Fernando Savater, Philosopher, Activist, and Writer
Fernando Savater is a Spanish philosopher, activist, and writer. He attended the Forum on November 11, 2010, where he began by talking about citizenship, followed by secularism, the crisis of values, and tolerance.
Citizenship is based on rights and obligations. There are guarantees that protect the exercise of both, but there’s also an ethical profile, a moral profile that guides citizenship, putting the future ahead of the past. Citizenship is based on where we are going together, not where each of us comes from individually. Greek democracy itself began when the first tyrants swept away the past, and only the idea of a shared future mattered. Laws and regulations that we accept to face the future create the profile of a citizen. The presence of the past conditions and distorts the present of citizens. There are certain requirements for this. Tolerance is the acceptance that in a free society, we will always coexist with what we don’t like. Laws don’t solve moral problems; laws create a framework where different morals coexist. The government is not here to make citizens good; it’s here to create frameworks within which conflicts and legal issues are resolved.
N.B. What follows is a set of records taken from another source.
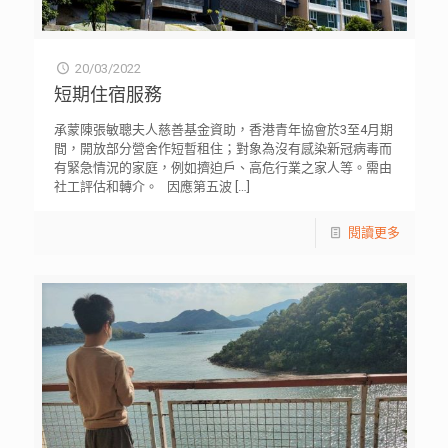
20/03/2022
短期住宿服務
承蒙陳張敏聰夫人慈善基金資助，香港青年協會於3至4月期
間，開放部分營舍作短暫租住；對象為沒有感染新冠病毒而
有緊急情況的家庭，例如擠迫戶、高危行業之家人等。需由
社工評估和轉介。 因應第五波
[…]
閱讀更多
Secularism is essential in democracy. In Spain, there is still a belief that the State must be configured according to tradition, loyalty, and customs. If it’s not, it becomes a grievance. We live in a free society, which means we’ll share our space with people who have different life choices. That seems difficult to achieve. Regarding civic education, in a democracy, there can be diverse values, but the predominance of democratic ideology must be there. We need to educate children in this sense.
Secularism is an effective neutrality of public institutions toward private beliefs. Any private belief is a right of each person, but it’s not anyone’s duty. No matter how widespread a belief is, it’s not a societal duty; it’s a right of the individual who holds it. Secularism acknowledges this reality. Human beings need to share a common denominator: laws, the constitution, etc. Otherwise, coexistence would be impossible.
Beyond that, everyone walks their own paths. The danger of heavily ideological societies is that they sway because there’s no secularism. The problem is that established beliefs and values see any reduction in their influence as an attack from another perspective. The State’s prohibitionist desire, the idea that the State must guarantee everyone’s health, demands that the State moralizes public life. The idea of saving people from themselves is paradoxical. People who need medical help often don’t receive it, but the State intervenes in healthy people’s lives.
The crisis of values doesn’t truly exist. Values always emerge in crises. Protests against those who don’t uphold values always arise. We should ask people when they don’t believe there’s a crisis of values. Values like truthfulness versus lying, courage versus cowardice—these are some of the values, even if we can’t always uphold them.
Our society is more diverse, more varied than in other times. Clothing diversity, behaviors, elements like the internet, promote diversity. Humans like to be normal. What unsettles us in contemporary societies is that we don’t know whom to resemble. When you share values with others, there are no issues. But when the person in front of you holds different values, that’s when you question it. The intolerant person isn’t confident in their values. When they see others don’t share them, it makes them uncomfortable. They want everyone to behave the same way so they don’t have to question themselves. That’s why similarities, affiliations are sought. The internet is full of such groups. Diversity itself requires greater understanding and effort. A heterogeneous society demands more effort than a homogeneous one.